Title: Interdiction Games on Markovian PERT Networks
Speaker: Eli Gutin
Affiliation: School of Industrial and Systems Engineering – Georgia Institute of Technology
Location: Room 218 Huxley Building
Time: 3:00pm

Abstract. In a stochastic interdiction game a proliferator aims to minimize the expected duration of a nuclear weapons development project, while an interdictor endeavors to maximize the project duration by delaying some of the project tasks. We formulate static and dynamic versions of the interdictor’s decision problem where the interdiction plan is either pre-committed or adapts to new information revealed over time, respectively. The static model gives rise to a stochastic program, while the dynamic model is formalized as a multiple optimal stopping problem in continuous time and with decision-d ependent information. Under a Markov assumption, we prove that the static model reduces to a mixed-integer linear program, while the dynamic model reduces to a finite Markov decision process in discrete time that can be solved via efficient value iteration.
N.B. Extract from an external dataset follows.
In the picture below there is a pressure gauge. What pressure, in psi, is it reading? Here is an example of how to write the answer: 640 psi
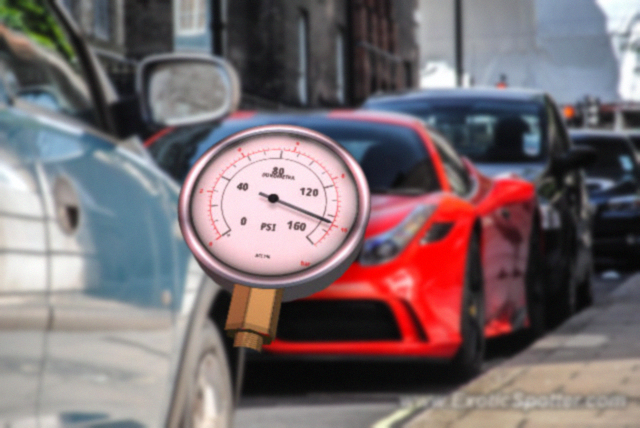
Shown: 145 psi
We then generalize the dynamic model to account for uncertainty in the outcomes of the interdiction actions. We also discuss a crashing game where the proliferator can use limited resources to expedite tasks so as to counterbalance the interdictor’s efforts. The resulting problem can be formulated as a robust Markov decision process.

About the speaker. Eli Gutin completed his MEng in Computing at Imperial College in 2012. His prize-winning final year project on “Interdiction Games on Markovian PERT networks” was supervised by Daniel Kuhn & Wolfram Wiesemann. A year later, it was submitted for publication and is the subject of today’s talk.